The gods envy us because we are mortal and any moment may be our last; everything is more beautiful because we are doomed…

…You will never be lovelier than you are now. We will never be here again.

— Homer, Odyssey

Aeneid has what we might describe as an imperial theme: the difficulty of founding an empire, the cost of empire, the horrors of violence and death, the paradoxical means by which these can arrive at a kind of peace: it is, in other words, a poem in an uneasy relationship to Augustan world (relating to or denoting Latin literature of the reign of Roman Emperor Augustus, including the works of Horace and Ovid alongside that of Vigil) for which it provides an aetiology (the investigation or attribution of the cause or reason for something, often expressed in terms of historical or mythical explanation).
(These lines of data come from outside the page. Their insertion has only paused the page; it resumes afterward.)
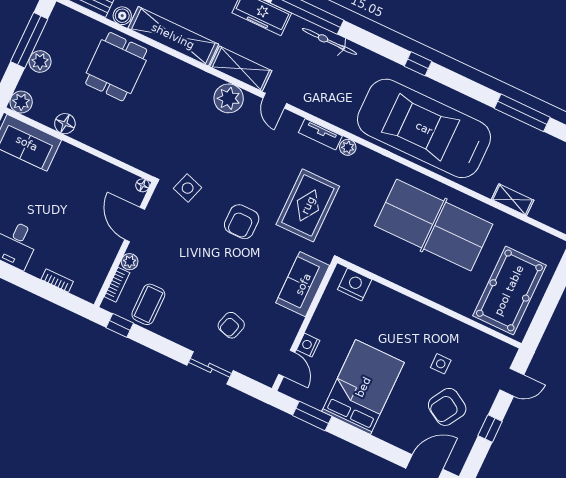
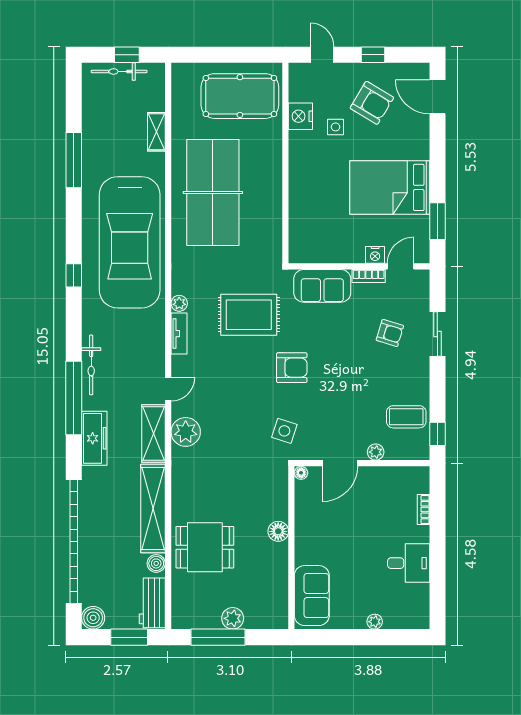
plant: (21, 102) -> (277, 618), removed
floor lamp: (65, 124) -> (278, 531), moved
nightstand: (355, 284) -> (300, 116), moved
bookcase: (117, 285) -> (369, 276), moved, turned 180

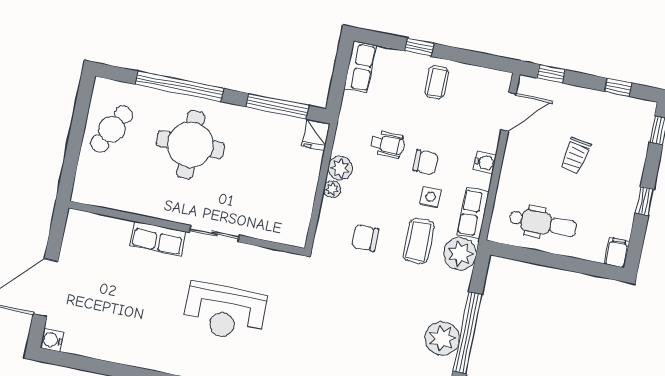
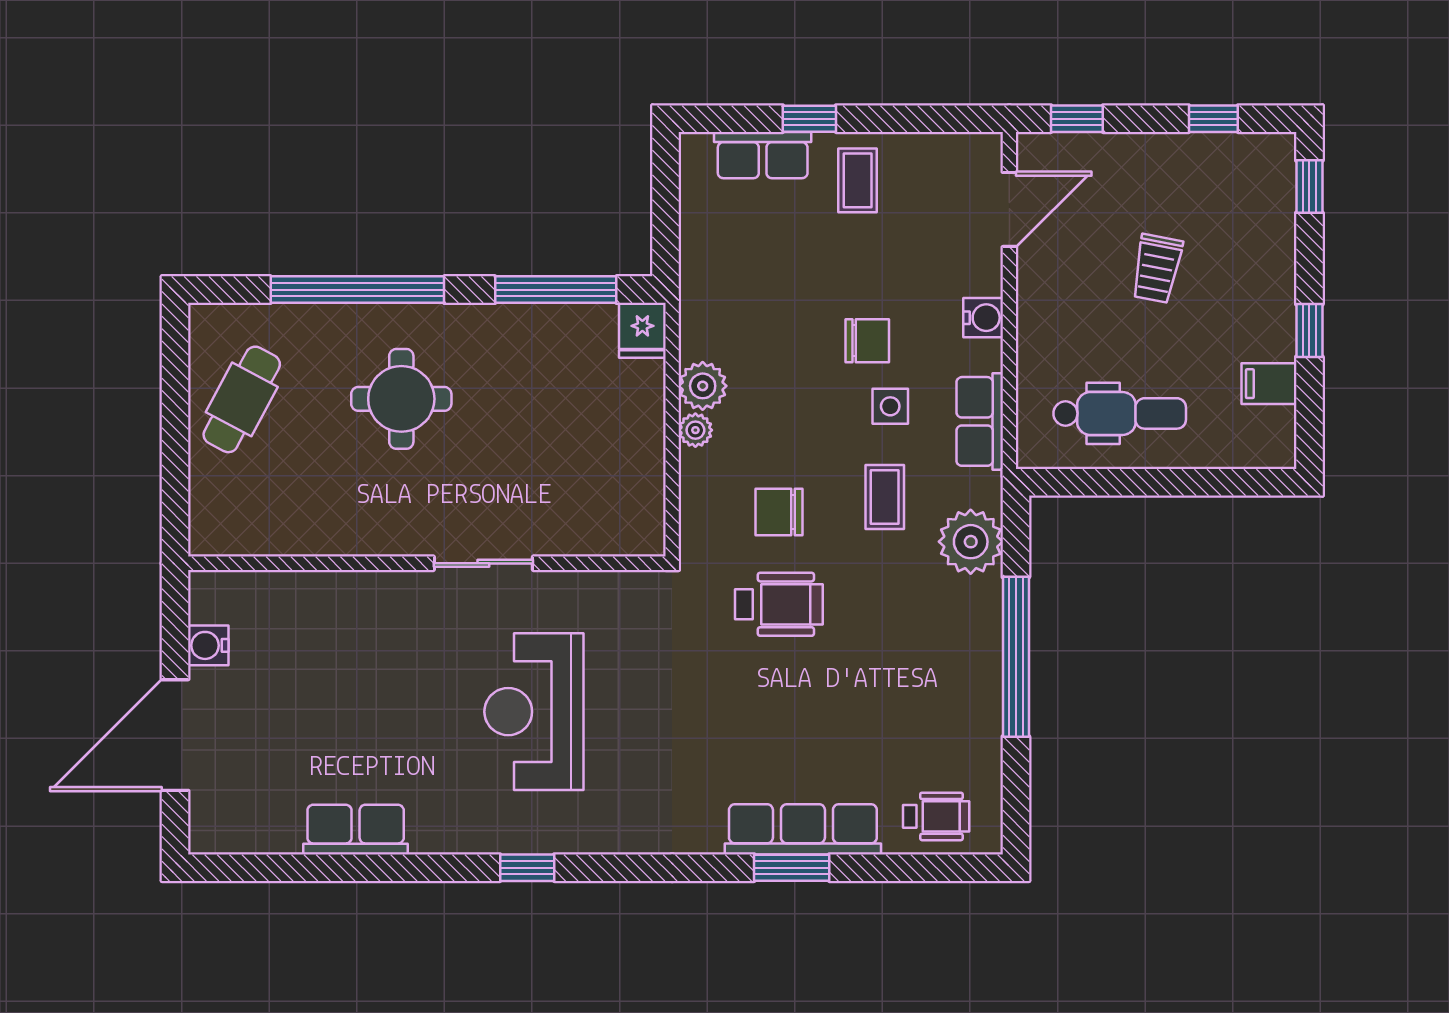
row of seats: (360, 67) -> (763, 155), moved, turned 90
wheelchair: (387, 144) -> (779, 604), moved, width x1.36, depth x1.37
round table: (190, 145) -> (401, 399), width x0.73, depth x0.73
row of seats: (158, 238) -> (356, 830), moved, turned 180
coffee table: (419, 241) -> (885, 497), width x0.73, depth x0.77
filing cabinet: (617, 253) -> (1269, 384), moved, turned -90
plant: (460, 254) -> (971, 542), moved
reception desk: (225, 312) -> (534, 712), turned 90
plant: (442, 338) -> (969, 678), removed
water cooler: (52, 340) -> (208, 645), moved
It makes us ask over and over: what exactly is civilization and, is civilization worth its weight in blood?

But the queen —

too long she has suffered the pain of love, hour by hour nursing the wound with her lifeblood, consumed by the fire buried in her heart; his looks, his words, they pierce her heart and cling

— no peace, no rest for her body, love will give her none.

— Virgil, Aeneid

So, we have three key works:
1. — Iliad
2. — Odyssey
3. — Aeneid
All of which have been hugely influential on the literature and art that has been produced over the subsequent two millennia.